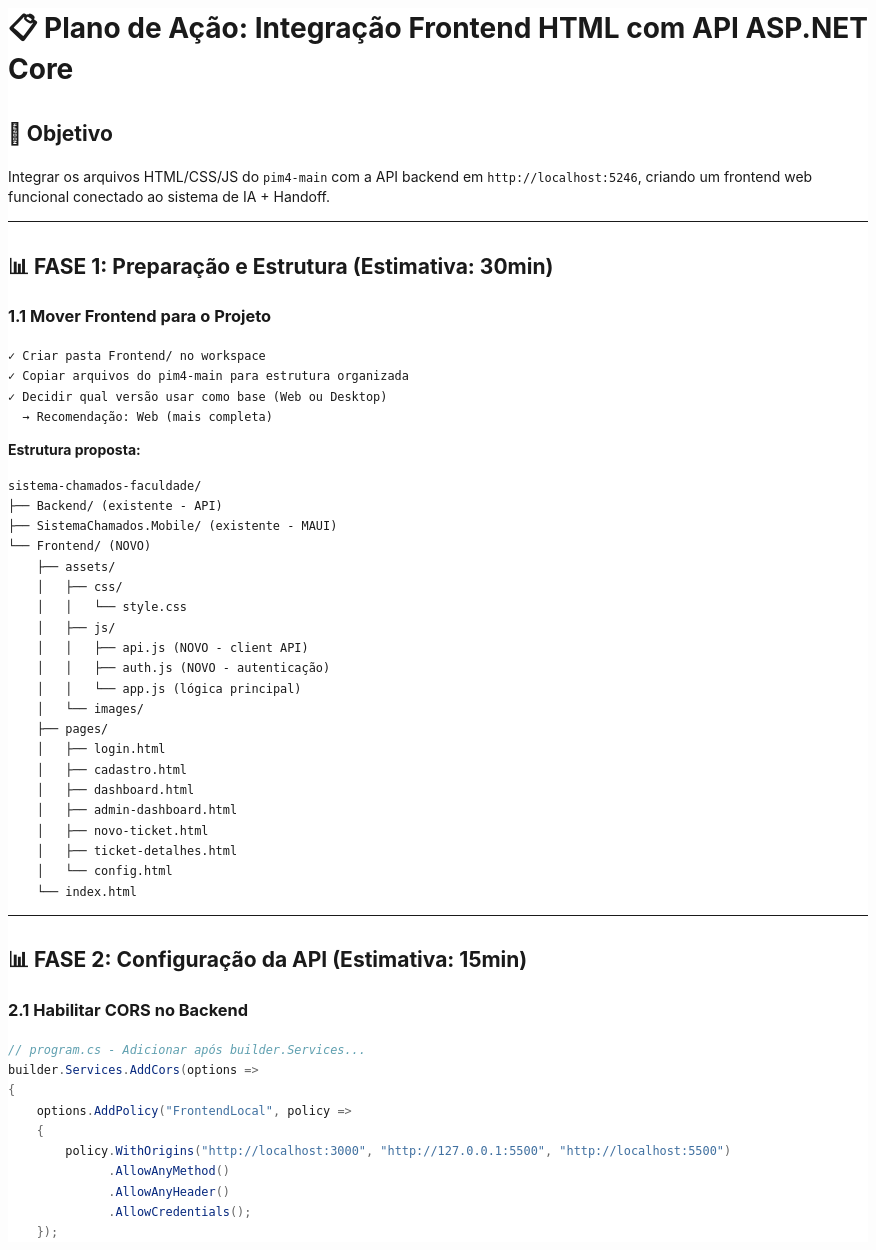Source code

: # 📋 Plano de Ação: Integração Frontend HTML com API ASP.NET Core

## **🎯 Objetivo**
Integrar os arquivos HTML/CSS/JS do `pim4-main` com a API backend em `http://localhost:5246`, criando um frontend web funcional conectado ao sistema de IA + Handoff.

---

## **📊 FASE 1: Preparação e Estrutura** (Estimativa: 30min)

### **1.1 Mover Frontend para o Projeto**
```
✓ Criar pasta Frontend/ no workspace
✓ Copiar arquivos do pim4-main para estrutura organizada
✓ Decidir qual versão usar como base (Web ou Desktop)
  → Recomendação: Web (mais completa)
```

**Estrutura proposta:**
```
sistema-chamados-faculdade/
├── Backend/ (existente - API)
├── SistemaChamados.Mobile/ (existente - MAUI)
└── Frontend/ (NOVO)
    ├── assets/
    │   ├── css/
    │   │   └── style.css
    │   ├── js/
    │   │   ├── api.js (NOVO - client API)
    │   │   ├── auth.js (NOVO - autenticação)
    │   │   └── app.js (lógica principal)
    │   └── images/
    ├── pages/
    │   ├── login.html
    │   ├── cadastro.html
    │   ├── dashboard.html
    │   ├── admin-dashboard.html
    │   ├── novo-ticket.html
    │   ├── ticket-detalhes.html
    │   └── config.html
    └── index.html
```

---

## **📊 FASE 2: Configuração da API** (Estimativa: 15min)

### **2.1 Habilitar CORS no Backend**
```csharp
// program.cs - Adicionar após builder.Services...
builder.Services.AddCors(options =>
{
    options.AddPolicy("FrontendLocal", policy =>
    {
        policy.WithOrigins("http://localhost:3000", "http://127.0.0.1:5500", "http://localhost:5500")
              .AllowAnyMethod()
              .AllowAnyHeader()
              .AllowCredentials();
    });
```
◆ ◆ ◆
* **WHAT IS BEING ASKED**
The records above should be repeated exactly, with no pictures in the copy.

* **RESULT OF THE TASK**
Source code

: # 📋 Plano de Ação: Integração Frontend HTML com API ASP.NET Core

## **🎯 Objetivo**
Integrar os arquivos HTML/CSS/JS do `pim4-main` com a API backend em `http://localhost:5246`, criando um frontend web funcional conectado ao sistema de IA + Handoff.

---

## **📊 FASE 1: Preparação e Estrutura** (Estimativa: 30min)

### **1.1 Mover Frontend para o Projeto**
```
✓ Criar pasta Frontend/ no workspace
✓ Copiar arquivos do pim4-main para estrutura organizada
✓ Decidir qual versão usar como base (Web ou Desktop)
  → Recomendação: Web (mais completa)
```

**Estrutura proposta:**
```
sistema-chamados-faculdade/
├── Backend/ (existente - API)
├── SistemaChamados.Mobile/ (existente - MAUI)
└── Frontend/ (NOVO)
    ├── assets/
    │   ├── css/
    │   │   └── style.css
    │   ├── js/
    │   │   ├── api.js (NOVO - client API)
    │   │   ├── auth.js (NOVO - autenticação)
    │   │   └── app.js (lógica principal)
    │   └── images/
    ├── pages/
    │   ├── login.html
    │   ├── cadastro.html
    │   ├── dashboard.html
    │   ├── admin-dashboard.html
    │   ├── novo-ticket.html
    │   ├── ticket-detalhes.html
    │   └── config.html
    └── index.html
```

---

## **📊 FASE 2: Configuração da API** (Estimativa: 15min)

### **2.1 Habilitar CORS no Backend**
```csharp
// program.cs - Adicionar após builder.Services...
builder.Services.AddCors(options =>
{
    options.AddPolicy("FrontendLocal", policy =>
    {
        policy.WithOrigins("http://localhost:3000", "http://127.0.0.1:5500", "http://localhost:5500")
              .AllowAnyMethod()
              .AllowAnyHeader()
              .AllowCredentials();
    });
```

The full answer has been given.